[Requirements]
In the forum post on proof using interiors below, list every hypothesis that the statement to be proved places before its conclusion.

# Homework Help: Proof using interiors

1. Jul 28, 2013

### Mandelbroth

A friend gave me this to prove as part of an ongoing "game." I'm having a serious amount of difficulty with it, and I don't know what I need to do.
1. The problem statement, all variables and given/known data
"Prove the following:
If $U\subset\mathbb{R}^n$ is open, $A\subset U$ is homeomorphic to $S^{n-1}$, and $\varphi:U\to\mathbb{R}^n$ is a continuous bijection from $U$ to $\mathbb{R}^n$, then $\varphi(\operatorname{int} A)=\operatorname{int} \varphi(A)$."

2. Relevant [strike]equations[/strike] lemma
My friend said that I "might" need to know that "if $B\subset\mathbb{R}^n$ is homeomorphic to $D^n=\left\{x\in\mathbb{R}^n : |x|\leq 1\right\}$, then $\mathbb{R}^n\setminus B$ is connected."

Here, the $|x|$ means $\displaystyle \sqrt{\sum_{i=1}^n x_i^2}$.
3. The attempt at a solution
I'm ashamed to say that I don't know where to start on this one. From the lemma that I "might" need, I know that $\mathbb{R}^n\setminus \operatorname{int} A$ is connected, but I don't know what this implies or how this gets me anywhere.

[Entries provided]
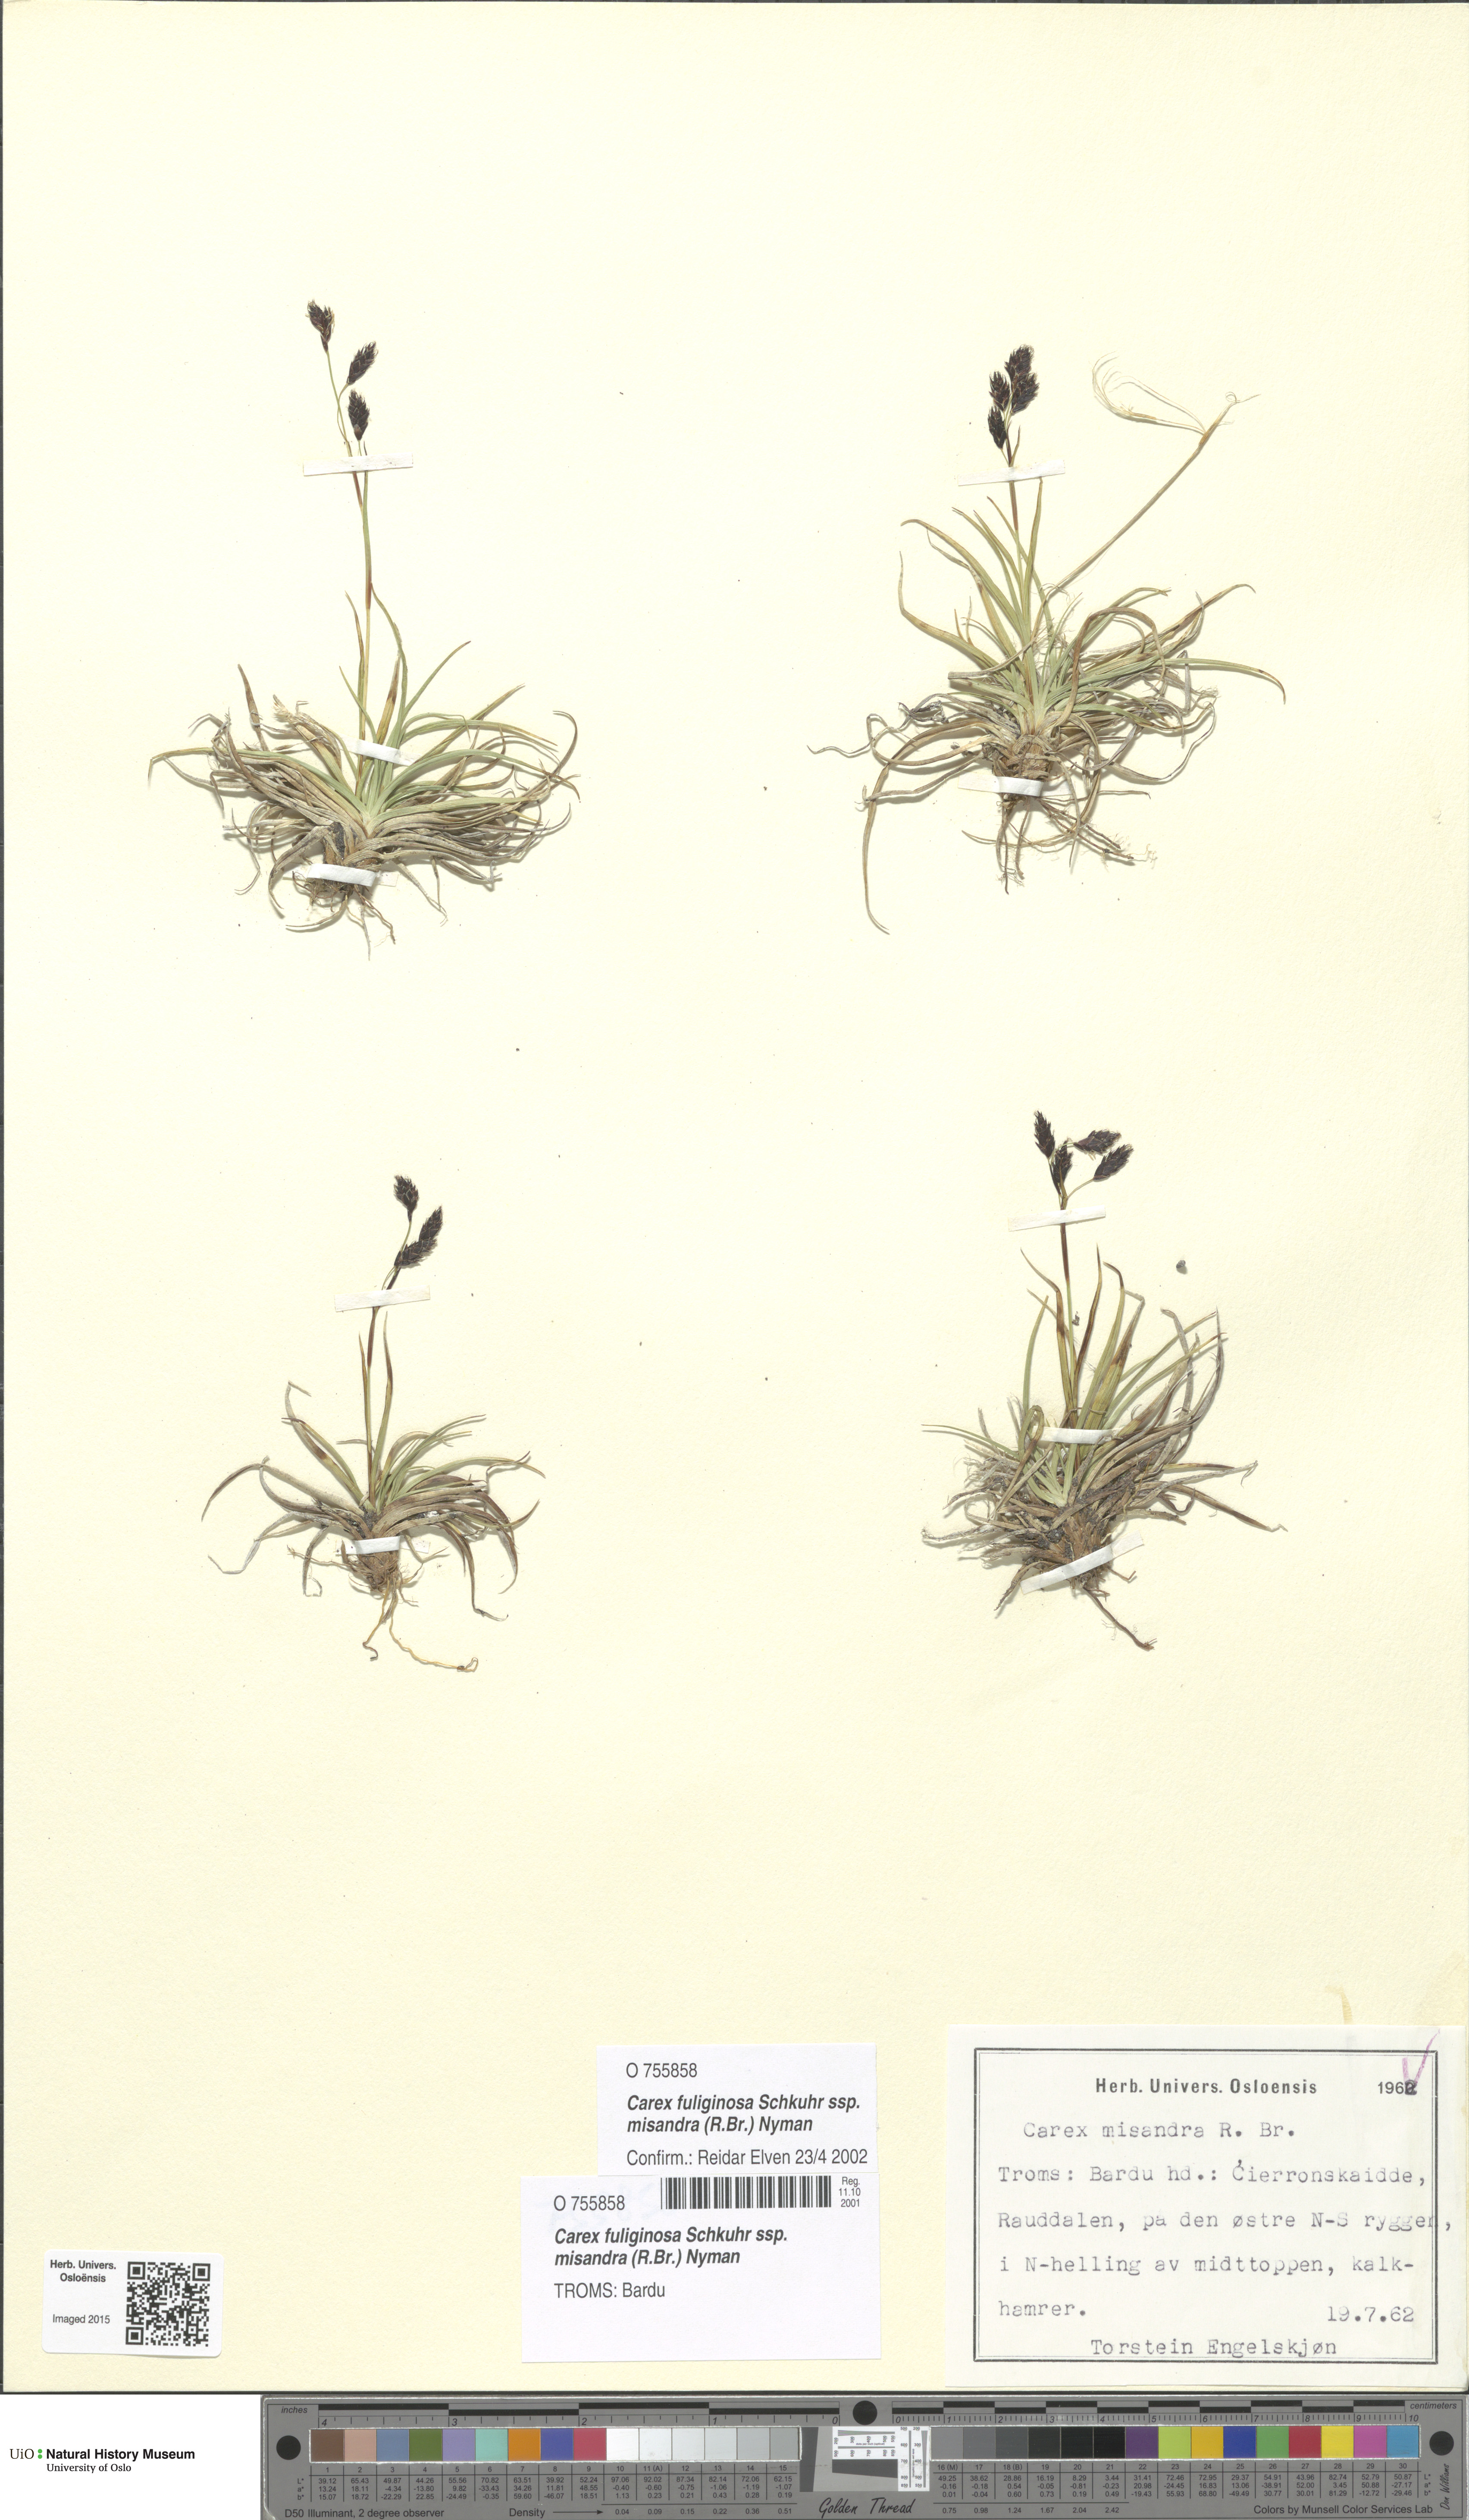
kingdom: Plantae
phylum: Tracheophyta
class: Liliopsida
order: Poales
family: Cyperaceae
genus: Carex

...

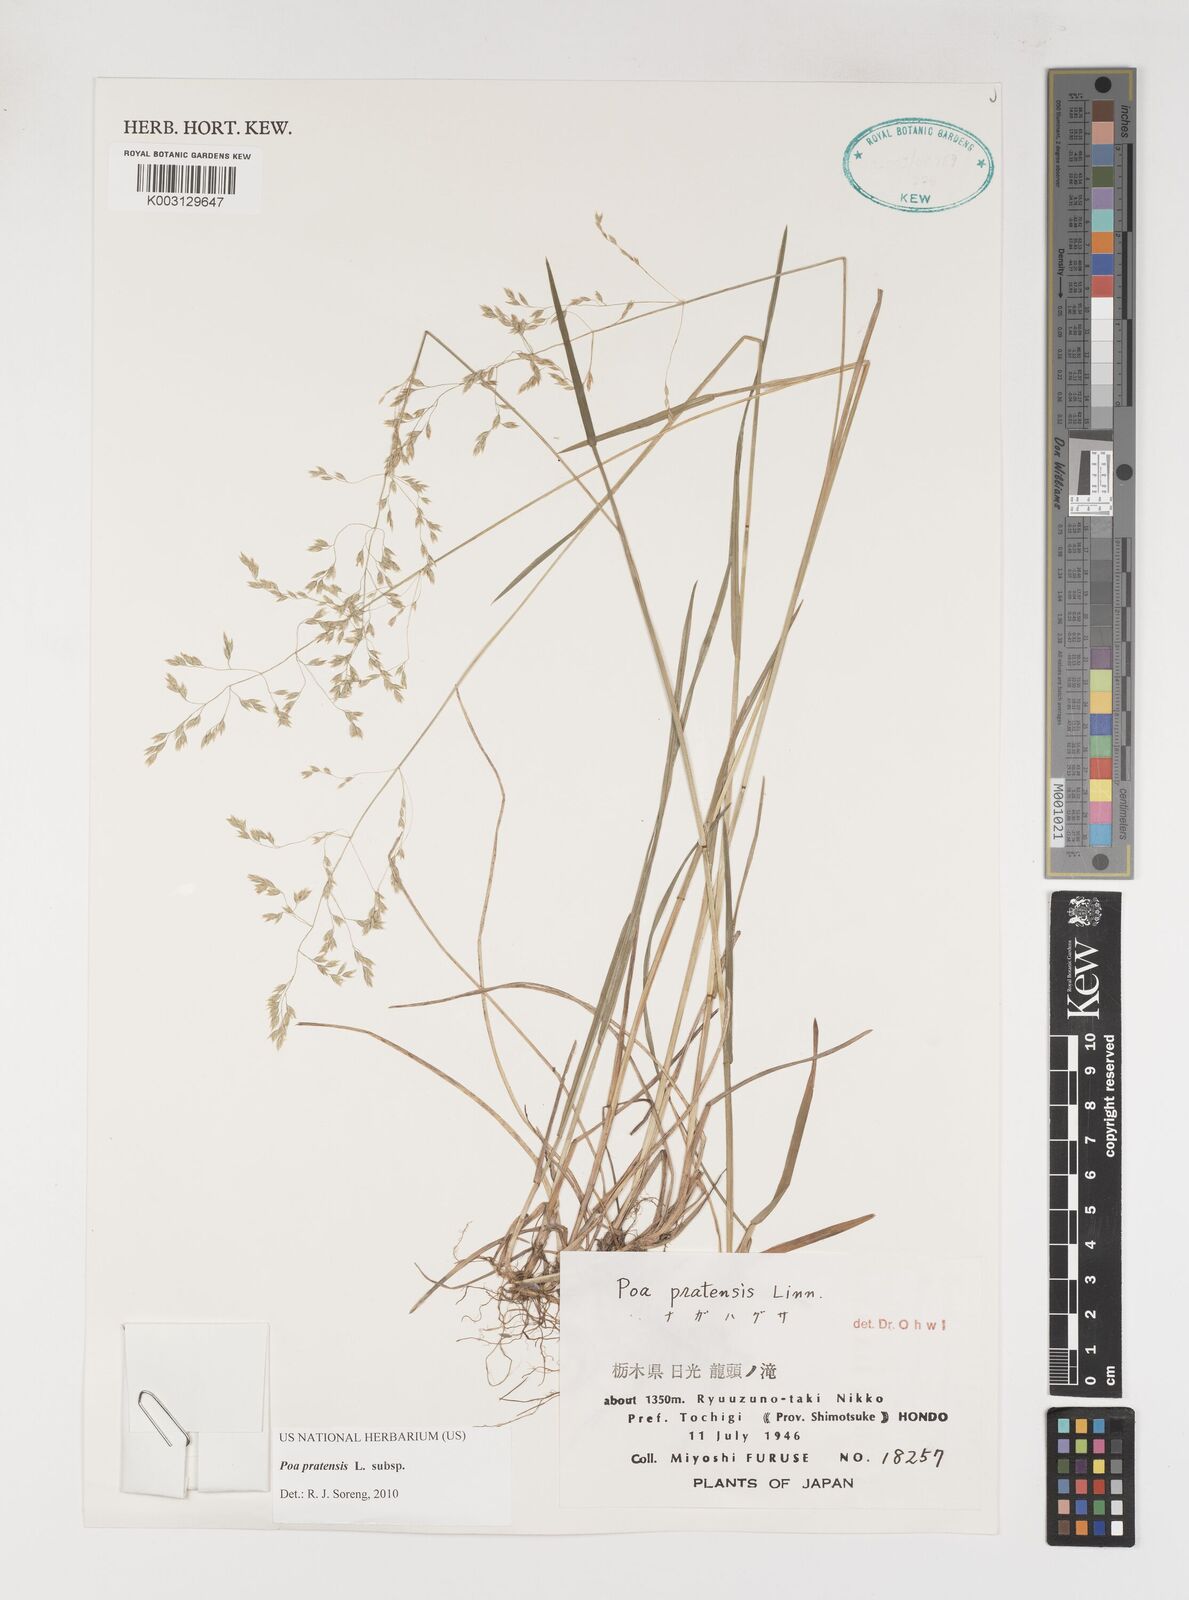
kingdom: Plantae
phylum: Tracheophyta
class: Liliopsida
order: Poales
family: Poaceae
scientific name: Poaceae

[Result of this exercise]
- U ⊂ ℝⁿ is open.
- A ⊂ U is homeomorphic to Sⁿ⁻¹.
- φ: U → ℝⁿ is a continuous bijection from U to ℝⁿ.